Action Steps For Moving Away From The Relationship Building Model
Here are seven action steps that you should consider if your goal is to speed up the elimination of the relationship-building model.
- Educate those that insist on relationships – The first step in discouraging the practice is to make all of those in HR and management aware of the problems created when you rely on relationship building.
- Declare HR to be data-driven – Let everyone know that HR is permanently shifting to a more scientific, businesslike, and data-driven approach. And simply don’t tolerate any new programs or ideas that are not supported by data.
- Maximize expertise – I have found that many in HR build relationships because they have great personalities, and it’s much easier than building and maintaining expertise. So, make it clear to everyone in the organization that they should expect the highest level of expertise from everyone in HR. Measure and reward HR service providers based on their knowledge of proven data-supported solutions that noticeably move the business performance needle of those that they serve.

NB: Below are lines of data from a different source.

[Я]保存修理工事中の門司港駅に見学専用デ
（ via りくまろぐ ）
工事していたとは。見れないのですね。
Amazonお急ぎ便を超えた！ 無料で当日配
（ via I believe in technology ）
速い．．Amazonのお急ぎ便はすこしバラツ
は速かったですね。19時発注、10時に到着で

- Hire different HR professionals – The most impactful step is to begin hiring and retaining HR professionals that insist on data-based decision-making. Also, hire data scientists and engineers, who inherently seldom have much interest in building relationships.

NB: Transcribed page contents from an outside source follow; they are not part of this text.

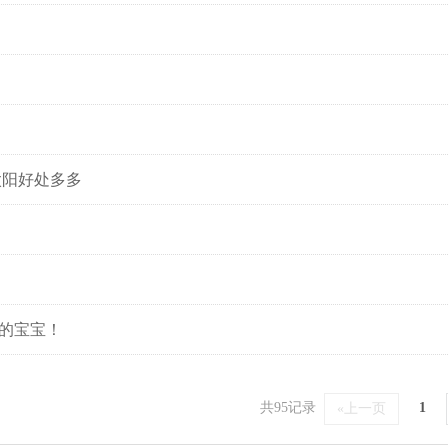
太阳好处多多
的宝宝！
共95记录
1
«上一页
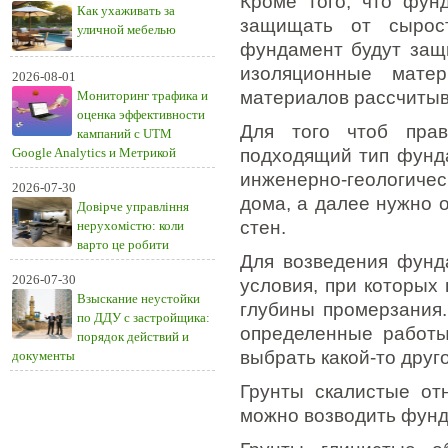
Кроме того, что фун
Как ухаживать за
защищать от сырос
уличной мебелью
фундамент будут защ
изоляционные мате
2026-08-01
материалов рассчитыв
Мониторинг трафика и
оценка эффективности
Для того чтоб прав
кампаний с UTM
Google Analytics и Метрикой
подходящий тип фунд
инженерно-геологиче
2026-07-30
дома, а далее нужно 
Довірче управління
стен.
нерухомістю: коли
варто це робити
Для возведения фунд
2026-07-30
условия, при которых
Взыскание неустойки
глубины промерзания.
по ДДУ с застройщика:
определенные работы
порядок действий и
выбрать какой-то друг
документы
Грунты скалистые от
можно возводить фунд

- Insist on following corporate priorities – Insist that HR service functions provide services based on corporate priorities and not on emotions, favors, or interpersonal relationships.
- Identify roadblocks to service delivery – Relationship builders are often also silo builders. Proactively identify HR silos and identify individuals that hold up service and cooperation. If necessary, punish those that require relationships in order to do internal business. Reward those that provide seamless arm’s-length service. And if you must, prioritize managers, by those with the highest business impacts.
- Periodically rotate HR leaders – Entrenched leaders are the ones that are most likely to rely on relationships. Periodically shift them to new HR responsibilities where there simply won’t be time to build and rely on relationships in order to immediately perform.
Final Thoughts
I have found that one of the primary reasons why HR is slow to change is because of the many established relationships. Those relationships and the emotions tied to them dramatically slow and sometimes even prevent the elimination of underperforming programs and individuals. Those relationships also allow line managers to circumvent rules and priorities and go around the chain of command to get the personalized help that they really don’t deserve. In my experience, it’s not hyperbole to classify HR relationship building as a historical evil that must be consciously eliminated. Casual friendships, yes, but not emotionally loaded consciously built relationships that cloud decision-making.